Uitspraak
BESLISSINGop het beroep
.
Rechtbank Den Haag
Op 27 januari 2017 heeft de Rechtbank Den Haag uitspraak gedaan in een zaak waarin betrokkene, vertegenwoordigd door mr. drs. J.M.C. Niederer, in beroep ging tegen een beslissing van de officier van justitie. Betrokkene werd verweten op 23 januari 2016 met een auto op de A4 de maximum snelheid met 27 km/h te hebben overschreden. Tijdens de zitting op 7 december 2016 voerde betrokkene aan dat hij geen afschrift van het procesdossier had ontvangen en dat hij ten onrechte niet was gehoord door de officier van justitie. Daarnaast stelde hij dat het proces-verbaal niet was ondertekend en dat de maximum snelheid op de A4 130 km/h was, zonder dat er bewijs was voor een verlaagde snelheid. De vertegenwoordiger van de officier van justitie vroeg om vernietiging van de beslissing wegens schending van de hoorplicht en om proceskostenvergoeding.

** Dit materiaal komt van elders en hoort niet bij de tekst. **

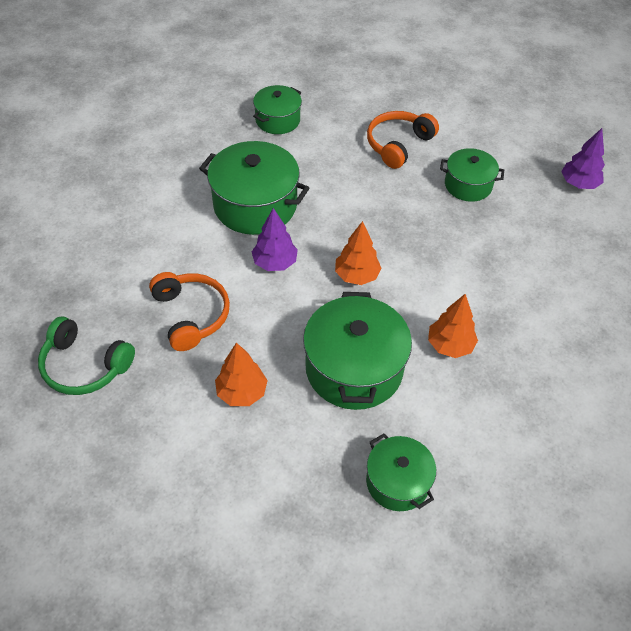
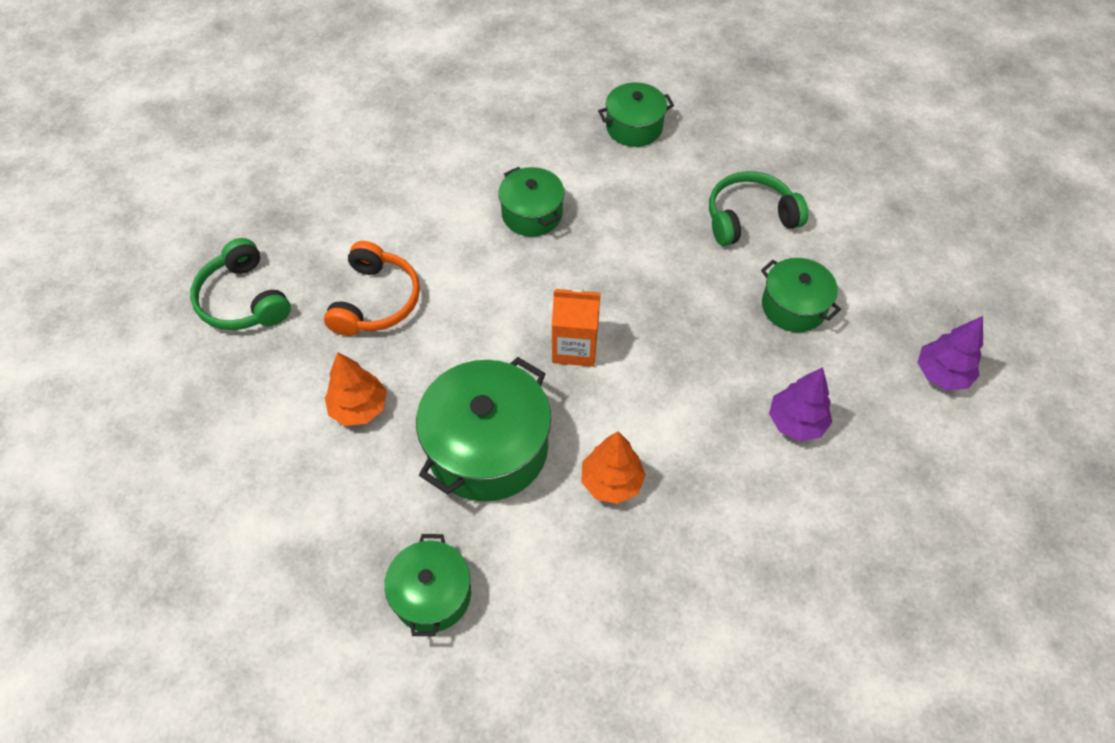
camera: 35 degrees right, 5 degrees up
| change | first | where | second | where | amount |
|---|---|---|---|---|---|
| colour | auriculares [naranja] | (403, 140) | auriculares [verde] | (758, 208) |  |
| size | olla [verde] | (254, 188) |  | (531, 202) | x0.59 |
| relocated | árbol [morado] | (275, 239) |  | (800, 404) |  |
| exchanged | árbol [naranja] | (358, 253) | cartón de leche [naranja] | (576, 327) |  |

De kantonrechter, J.M. Ghrib, overwoog dat de primaire vraag in WAHV-zaken is of de verweten overtreding daadwerkelijk is begaan. Hij merkte op dat de gemachtigde van betrokkene geen inhoudelijke gronden had aangevoerd over de materiële vraag of de overtreding wel of niet was begaan. De enkele ontkenning van betrokkene volstond niet. De kantonrechter constateerde dat de rechtsbijstandverlener in deze procedure kennelijk geen ander doel had dan het ontregelen van een efficiënte afdoening van WAHV-zaken en het incasseren van proceskosten. Dit werd gezien als misbruik van het procesrecht.
Uiteindelijk verklaarde de kantonrechter het beroep niet-ontvankelijk, waarmee hij de beslissing van de officier van justitie handhaafde. Betrokkene werd geïnformeerd over de mogelijkheid om binnen 6 weken hoger beroep in te stellen bij het gerechtshof Arnhem-Leeuwarden, onder bepaalde voorwaarden.